Mortality difference smaller than assumed
It was shown that survival between corresponding tumors of the stomach and small intestine did not differ as much as had been assumed.
- Multivariate analyses that included tumor size, stage, and age found comparable survival limitation in duodenal GIST and jejunal/ileal GIST as in gastric GIST. The hazard ratio for death in general versus gastric cases in duodenal GIST was 0.95, and that for cancer-specific death was 0.99. The corresponding values for tumors of the jejunum/ileum were 0.97 and 0.95.
- The prognosis was also no worse for stromal tumors of the rectum than for corresponding cases in the stomach.
- In contrast, survival was significantly (p<0.001) reduced in colonic and peritoneal GIST: Overall mortality risk increased by 40% in colonic GIST compared with gastric tumors, and cancer-specific mortality risk increased by as much as 89%. With extraintestinal localization, the worse prognosis was reflected in a 42% and 43% increase in risk.
- Other factors that caused poorer cancer-specific survival included tumor size greater than 10 cm, distant and lymph node metastases, and older age.
Reconsidering the approach to small bowel GIST?
The results suggest that the less favorable prognosis of non-gastric GIST is largely due to colon and extra visceral tumors – rather than small bowel and rectal GIST. Thus, one cannot generally assume a worse outcome in intestinal stromal tumors.

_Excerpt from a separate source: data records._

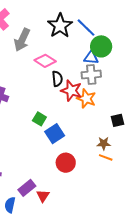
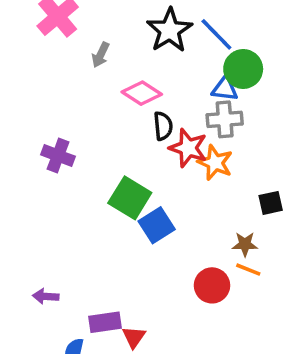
gray arrow: (22, 40) -> (101, 55), size x0.6
green square: (39, 119) -> (130, 198), size x1.6
red circle: (66, 163) -> (212, 285), moved
purple rectangle: (27, 188) -> (105, 322), turned 30

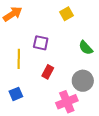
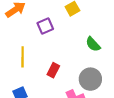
purple square: (41, 43) -> (45, 26), moved, turned -35

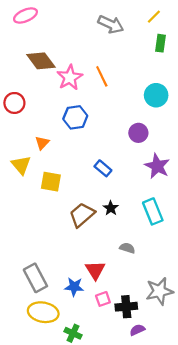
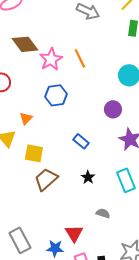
brown trapezoid: (82, 215) -> (46, 179), moved

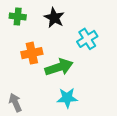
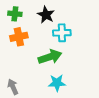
cyan cross: (87, 39) -> (62, 33), moved, turned 30
orange cross: (32, 53) -> (19, 37), moved

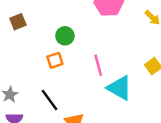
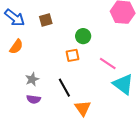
pink line: (98, 65) -> (108, 64), turned -48

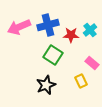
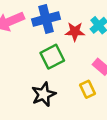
green square: (53, 55) -> (52, 57), turned 30

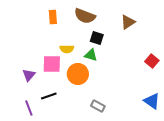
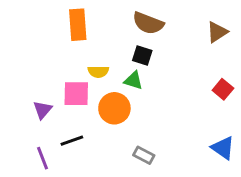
brown semicircle: (85, 16) -> (148, 23), moved
orange rectangle: (53, 17) -> (78, 25), size x1.5
brown triangle: (128, 22) -> (217, 32), moved

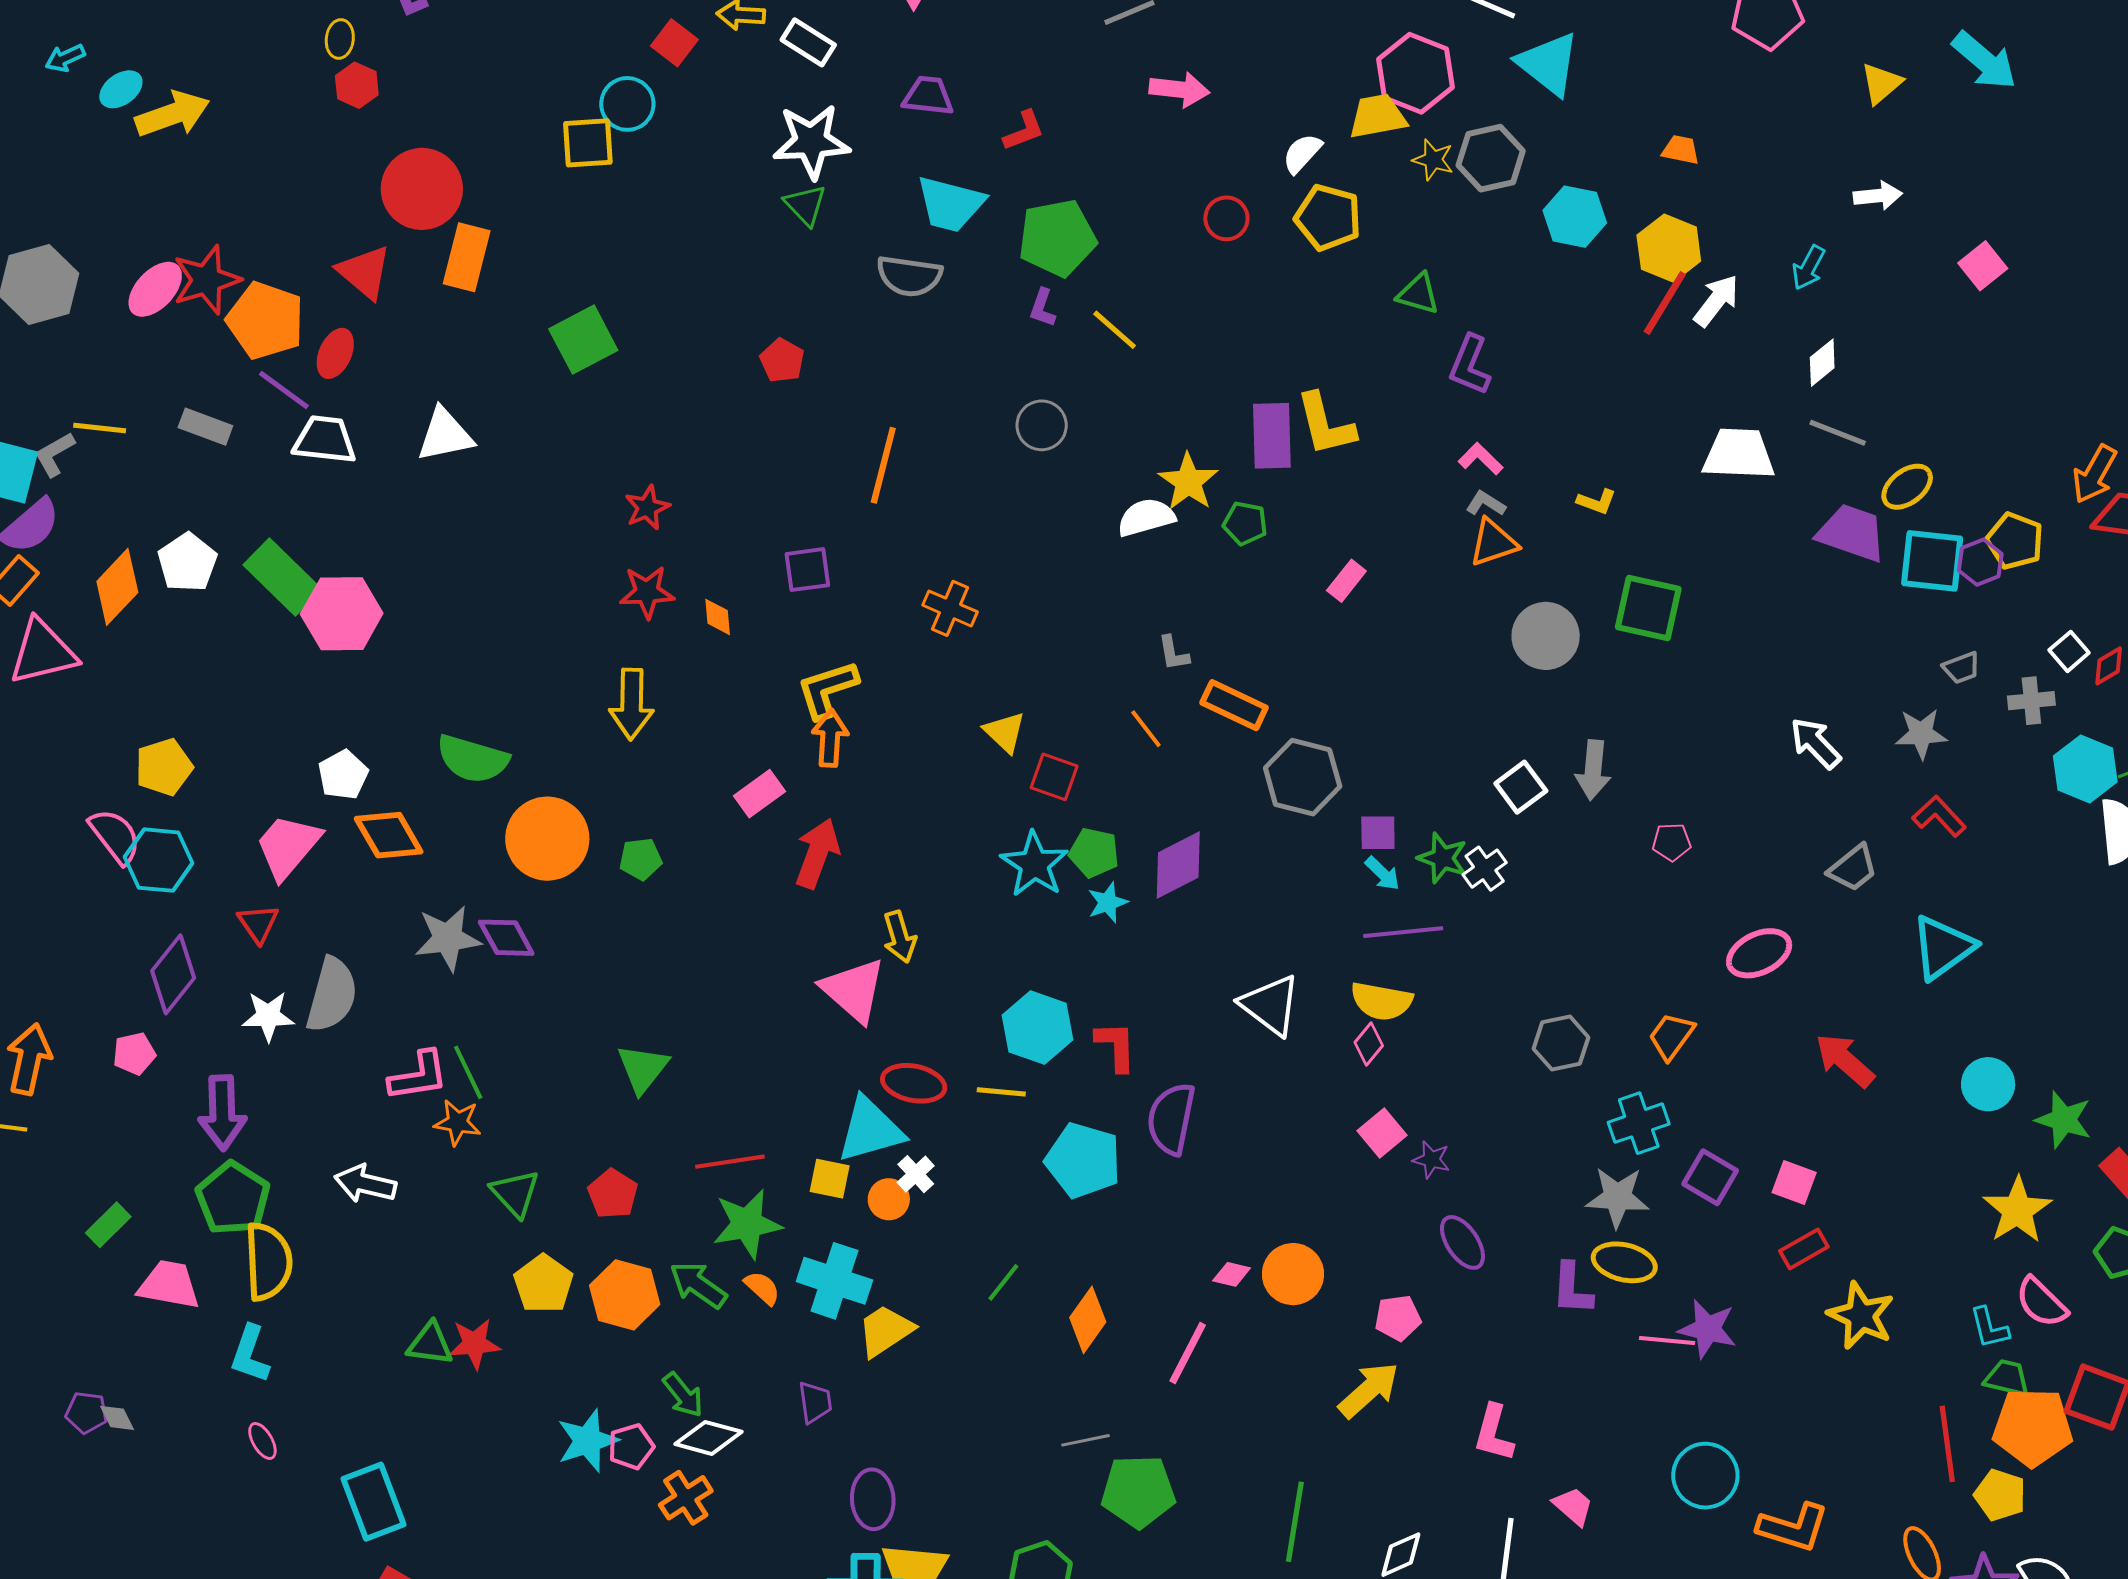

Risk classifications that attribute a higher risk of tumor-related death to small bowel GIST, for example, should also be reconsidered. This in turn has implications for adjuvant therapy. Is it actually more indicated here than in gastric GIST? And conversely, did adjuvant therapy perhaps affect the results of the present study? The researchers followed up on this and, using data before 2005, when adjuvant therapy with imatinib was not common in GIST, came to the same conclusion: small bowel and rectal GIST condition survival comparable to gastric GIST.
Source: Guller U, et al.: Revisiting a dogma: similar survival of patients with small bowel and gastric GIST. A population-based propensity score SEER analysis. Gastric Cancer 2017; 20(1): 49-60.
InFo ONCOLOGY & HEMATOLOGY 2017; 5(2): 3.